# Written task:
Print the items unchanged, starting with the line that contains "latitude: 24.2377" and running through the end of the items, with both of those lines included. Leave the pictures out.

======== Recorded data ========

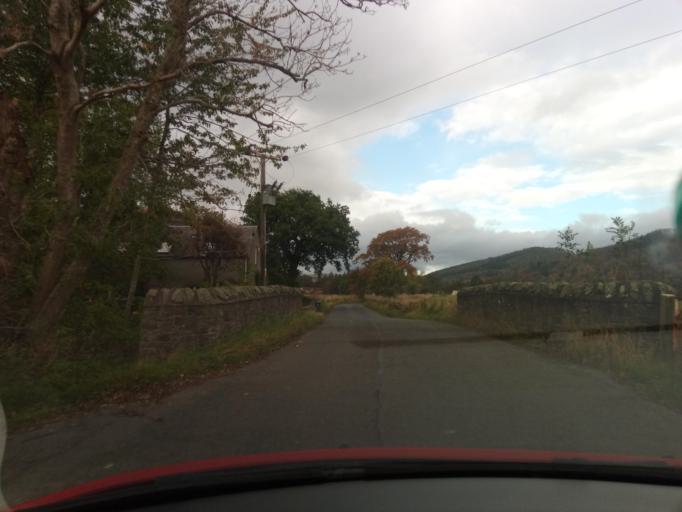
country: GB
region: Scotland
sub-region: The Scottish Borders
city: Peebles
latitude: 55.6420
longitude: -3.1612
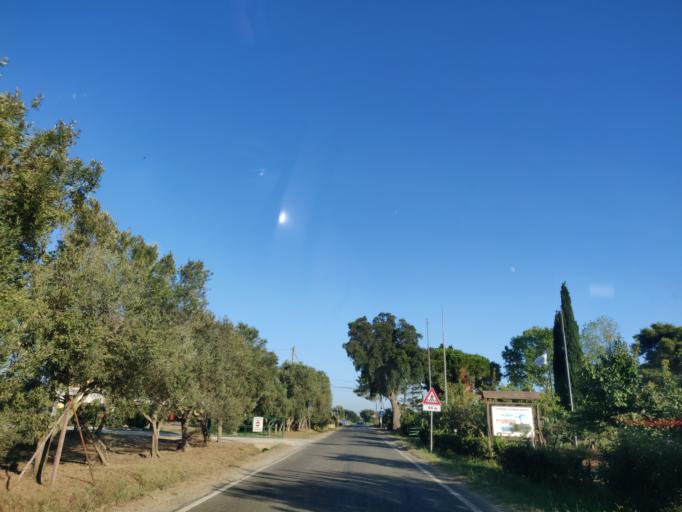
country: IT
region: Latium
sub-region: Provincia di Viterbo
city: Montalto di Castro
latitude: 42.2960
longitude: 11.6495
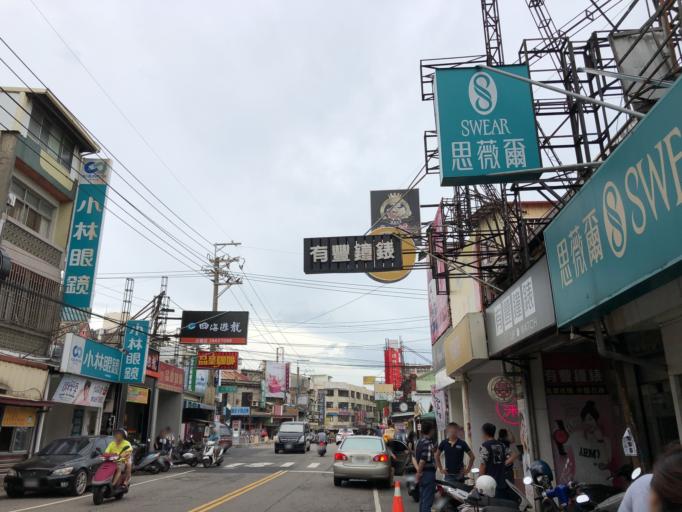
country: TW
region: Taiwan
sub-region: Taichung City
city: Taichung
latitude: 24.2377
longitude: 120.5615
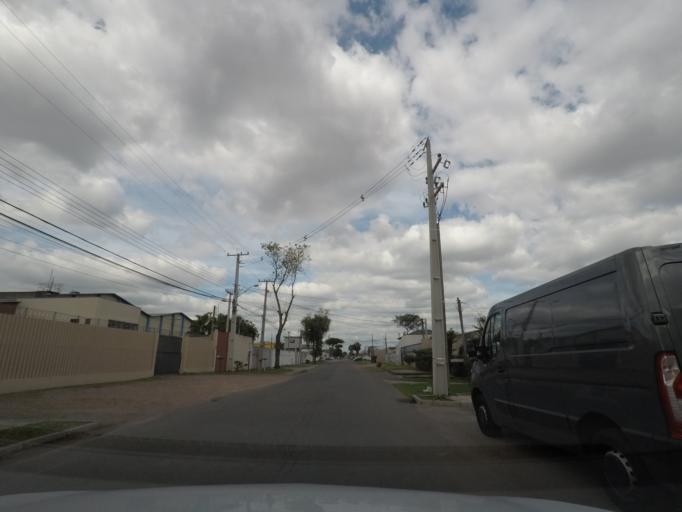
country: BR
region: Parana
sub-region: Sao Jose Dos Pinhais
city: Sao Jose dos Pinhais
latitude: -25.4874
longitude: -49.2391
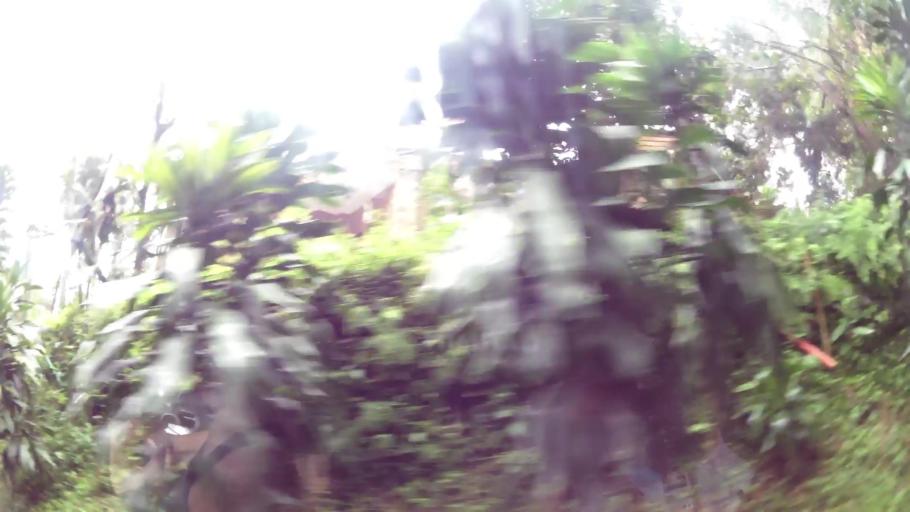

========

# Response for this exercise:
latitude: 24.2377
longitude: 120.5615
country: BR
region: Parana
sub-region: Sao Jose Dos Pinhais
city: Sao Jose dos Pinhais
latitude: -25.4874
longitude: -49.2391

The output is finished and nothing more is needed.